Le vieil orfèvre fit un geste de mécontentement à ce mot, et, se levant en silence, il alla dans la boutique, où son fils le suivit. Madeloun, qui, pour le moment, gardait le comptoir, revint trouver les deux femmes dans l’arrière-boutique.

— Bonne sainte Vierge ! dit-elle, mon maître a ouvert le coffre de la belle orfèvrerie, le tiroir des montres, l’armoire des ornemens d’église, et il n’a pas l’air content.

— Depuis trois ans, Bruno n’a point fait d’inventaire, dit misé Marianne ; je ne suis pas fâchée que son père mette ordre à cela.

Un moment après, le vieux Bruno rentra dans l’arrière-boutique, le visage pâle et bouleversé ; l’orfèvre le suivait tout tremblant.

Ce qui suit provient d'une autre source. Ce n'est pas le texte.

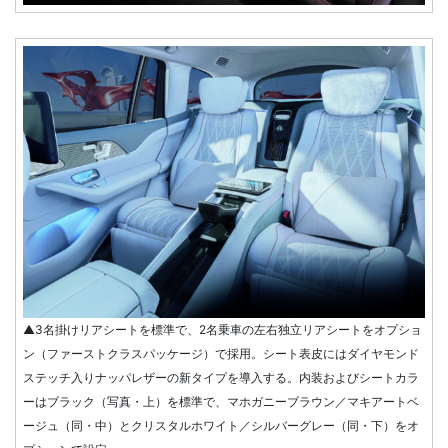
▲3名掛けリアシートを標準で、2名乗車の左右独立リアシートをオプショ
ン（ファーストクラスパッケージ）で採用。シート表皮にはダイヤモンド
ステッチ入りナッパレザーの新タイプを導入する。内装およびシートカラ
ーはブラック（写真・上）を標準で、マホガニーブラウン／マキアートベ
ージュ（同・中）とクリスタルホワイト／シルバーグレー（同・下）をオ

— Je te dis que je n’ai pas besoin de visiter tes livres pour voir où en sont tes affaires, dit le vieillard en s’asseyant. — Madeloun, va pousser le loquet de la boutique et reste au comptoir. — Ma sœur, ma belle-fille, ajouta-t-il en se tournant vers les deux femmes qui le regardaient d’un air surpris et effrayé, il faut que vous sachiez la vérité : les affaires de Bruno, qui sont aussi les vôtres, vont mal. Il n’y a pas trois cents livres chez lui, et du 1er au 15 du mois prochain il doit payer près de deux mille livres.